13 September 2010

The State of Vienna University

So far, this is what I under stand is going on with the university system in Vienna.


Education federal funding allowed for free university admission which created educational boom in the beginning of the millennium. With the increase of students, construction of new buildings and the redevelopment of old ones was needed. Study fees were introduced by the center-right coalition in 2001.

Then, with the University Act of 2002, all Austrian universities became autonomous, self-dependent and performance-orientated. As a result, the University of Vienna reorganized in 2004, making the Medical Faculty became a separate university.

Now, the University of Vienna is home to 86,000 students from 130 countries who choose from fifty four bachelors, 112 masters, five Diploma and eight PhD programs, comprising fifteen faculties and three centers at over sixty locations throughout Vienna to give 10,000 lectures at the University of Vienna a year.

Like the city, the University of Vienna orientated towards international research and teaching including the Erasmus-Socrates Program and membership in several international networks.

Meanwhile, the effects of education cuts have begun to take the toll with result from worldwide university rankings. The debate over a reintroduction of study fees at Austrian colleges and universities has intensified over the past year and will probably continue as the University of Vienna was knocked down eleven places on a British research firm’s World University Ranking, from 132 to 142. The university was given just 55.27 overall points.

The People’s Party to had tried to abolish the mandatory fees students before the 2008 general elections after the end of the grand coalition of the ÖVP with the Social Democrats. Both SPÖ and ÖVP agree that Austria’s universities need subsidies to improve the quality of offered courses, but the Social Democrats strictly rule out a comeback of fees.

ÖVP Science Minister Beatrix Karl is in favor of the idea. Karl warned in early September that several universities would need to be shut down if their budgets were not increased soon. Karl tried to persuade the SPÖ by using Socialist ideology: "Why shouldn’t the wealthier ones contribute more to the education system by paying semester fees?"

Austria invested 1.3% of its gross domestic product (GDP) into higher education institutions in 2006 compared to the United States which contributes 2.9% of its GDP into universities and other higher education institutes.

Several courses like medicine, journalism and media studies, and psychology face significantly more students at institutes across Austria than they can cope with, as current laws demand entry for all students who meet the qualifications.
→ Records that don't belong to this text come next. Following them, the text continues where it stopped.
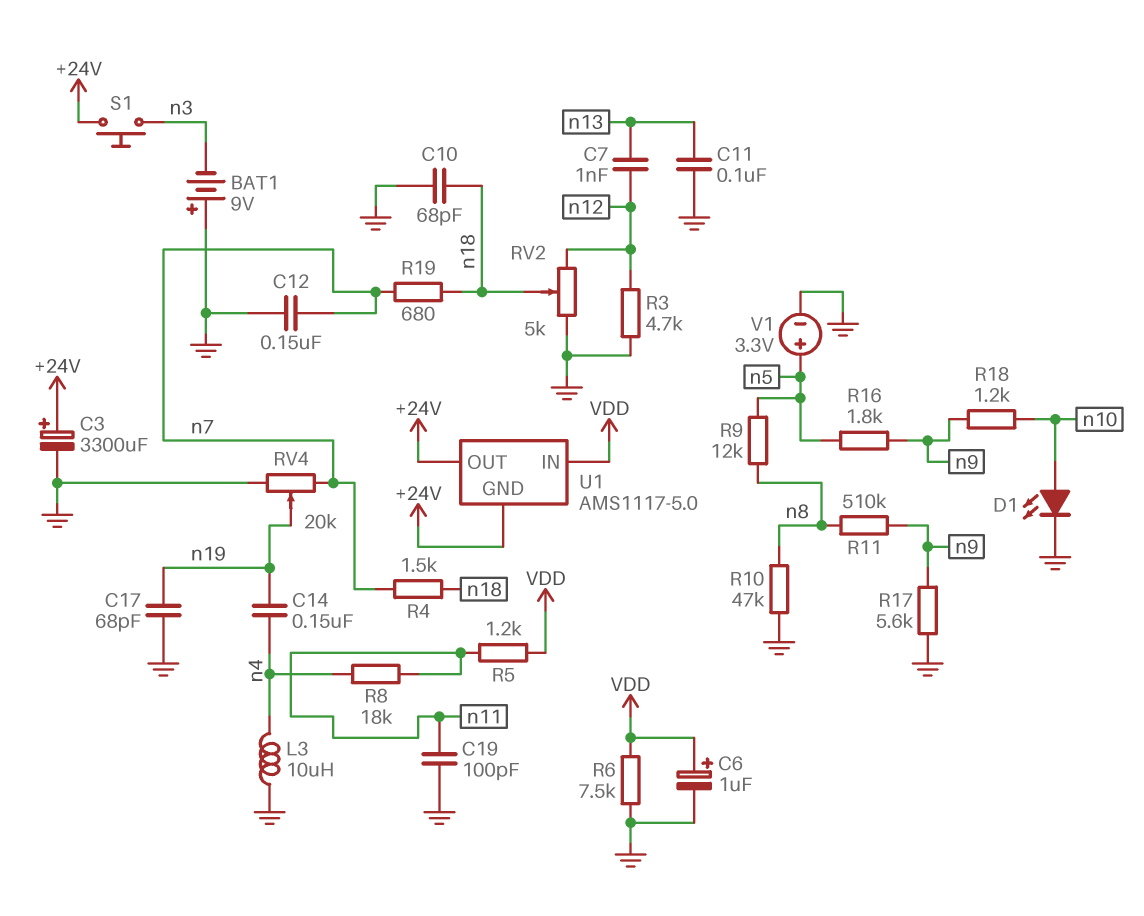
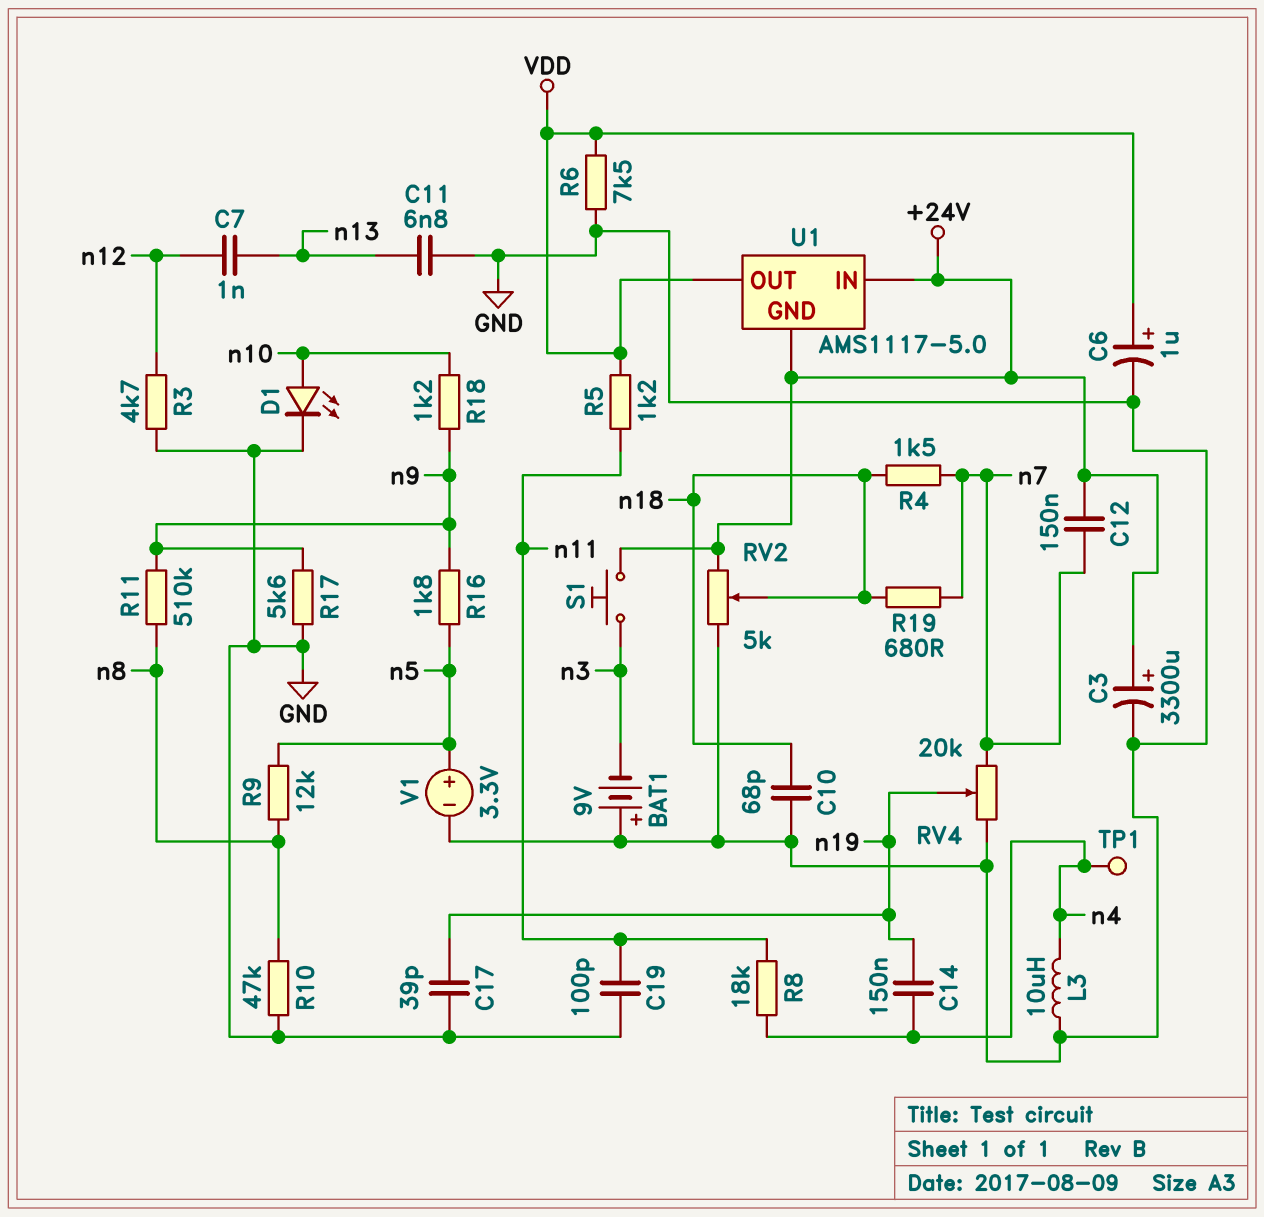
C11: 100nF (GND, n13) -> 6.8nF (GND, n13)
C12: 150nF (GND, n7) -> 150nF (+24V, n7)
C17: 68pF (GND, n19) -> 39pF (GND, n19)
RV2: 5k (GND, n12, wiper n18) -> 5k (+24V, GND, wiper n18)
TP1: none -> test point (n4)
U1 pin IN: VDD -> +24V
U1 pin OUT: +24V -> VDD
Thousands of students began street demonstrations earlier in the year to express their disagreement with the European Bologna Process which aims to create comparable and compatible academic degrees and quality assurance standards throughout the continent, creating a more Western Bachelors’ and Masters’ degrees. Vienna University was occupied for more than two months in 2009 by hundreds of students angered by overcrowded courses and the low quality of lectures.

Without quick thinking parliamentary negotiations could leave some higher education faculties unable to reopen for a fall semester in October.